What you have to do >> Find every line in the records below that holds the word "center" and copy it.

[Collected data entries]

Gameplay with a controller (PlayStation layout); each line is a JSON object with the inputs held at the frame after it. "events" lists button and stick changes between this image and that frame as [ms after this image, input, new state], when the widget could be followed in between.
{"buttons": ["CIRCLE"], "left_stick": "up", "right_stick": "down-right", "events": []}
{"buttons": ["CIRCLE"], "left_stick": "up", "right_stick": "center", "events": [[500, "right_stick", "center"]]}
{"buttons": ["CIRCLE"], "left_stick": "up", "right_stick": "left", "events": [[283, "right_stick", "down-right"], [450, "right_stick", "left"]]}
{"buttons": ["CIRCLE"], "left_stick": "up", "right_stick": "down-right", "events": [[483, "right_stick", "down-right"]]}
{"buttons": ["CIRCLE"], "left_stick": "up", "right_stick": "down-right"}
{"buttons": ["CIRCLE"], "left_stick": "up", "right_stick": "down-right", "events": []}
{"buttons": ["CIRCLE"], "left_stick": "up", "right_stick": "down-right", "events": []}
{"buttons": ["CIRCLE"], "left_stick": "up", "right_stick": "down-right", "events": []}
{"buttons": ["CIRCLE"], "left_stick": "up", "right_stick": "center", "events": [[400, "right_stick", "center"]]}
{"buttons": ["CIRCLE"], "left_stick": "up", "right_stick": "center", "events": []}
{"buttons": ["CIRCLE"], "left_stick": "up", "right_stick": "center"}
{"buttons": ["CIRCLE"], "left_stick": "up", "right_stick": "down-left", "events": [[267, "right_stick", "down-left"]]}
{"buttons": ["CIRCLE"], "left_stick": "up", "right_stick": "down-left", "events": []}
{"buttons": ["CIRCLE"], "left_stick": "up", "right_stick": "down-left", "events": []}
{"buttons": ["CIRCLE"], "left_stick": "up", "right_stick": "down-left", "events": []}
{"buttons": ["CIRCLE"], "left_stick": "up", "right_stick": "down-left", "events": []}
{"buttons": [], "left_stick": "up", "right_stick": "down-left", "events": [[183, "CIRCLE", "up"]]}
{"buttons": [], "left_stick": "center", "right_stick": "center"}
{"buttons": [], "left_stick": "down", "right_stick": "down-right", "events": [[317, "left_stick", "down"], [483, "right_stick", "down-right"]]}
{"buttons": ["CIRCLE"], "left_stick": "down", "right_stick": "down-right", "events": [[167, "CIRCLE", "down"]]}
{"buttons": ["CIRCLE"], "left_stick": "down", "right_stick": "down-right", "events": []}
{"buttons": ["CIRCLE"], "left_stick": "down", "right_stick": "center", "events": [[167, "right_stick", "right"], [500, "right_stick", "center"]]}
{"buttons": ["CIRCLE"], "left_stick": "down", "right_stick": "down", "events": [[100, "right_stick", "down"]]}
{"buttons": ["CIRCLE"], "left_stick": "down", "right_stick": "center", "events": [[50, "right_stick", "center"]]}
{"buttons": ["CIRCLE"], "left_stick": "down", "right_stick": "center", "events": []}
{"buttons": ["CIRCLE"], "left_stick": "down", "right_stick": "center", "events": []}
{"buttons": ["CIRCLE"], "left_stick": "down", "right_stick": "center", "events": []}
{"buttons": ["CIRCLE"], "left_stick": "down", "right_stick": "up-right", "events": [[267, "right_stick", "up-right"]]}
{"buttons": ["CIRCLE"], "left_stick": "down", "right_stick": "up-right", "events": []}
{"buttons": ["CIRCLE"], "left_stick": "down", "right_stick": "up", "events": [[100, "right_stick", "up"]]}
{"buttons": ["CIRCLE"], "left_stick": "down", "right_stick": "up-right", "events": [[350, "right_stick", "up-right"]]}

Your solution >>
{"buttons": ["CIRCLE"], "left_stick": "up", "right_stick": "center", "events": [[500, "right_stick", "center"]]}
{"buttons": ["CIRCLE"], "left_stick": "up", "right_stick": "center", "events": [[400, "right_stick", "center"]]}
{"buttons": ["CIRCLE"], "left_stick": "up", "right_stick": "center", "events": []}
{"buttons": ["CIRCLE"], "left_stick": "up", "right_stick": "center"}
{"buttons": [], "left_stick": "center", "right_stick": "center"}
{"buttons": ["CIRCLE"], "left_stick": "down", "right_stick": "center", "events": [[167, "right_stick", "right"], [500, "right_stick", "center"]]}
{"buttons": ["CIRCLE"], "left_stick": "down", "right_stick": "center", "events": [[50, "right_stick", "center"]]}
{"buttons": ["CIRCLE"], "left_stick": "down", "right_stick": "center", "events": []}
{"buttons": ["CIRCLE"], "left_stick": "down", "right_stick": "center", "events": []}
{"buttons": ["CIRCLE"], "left_stick": "down", "right_stick": "center", "events": []}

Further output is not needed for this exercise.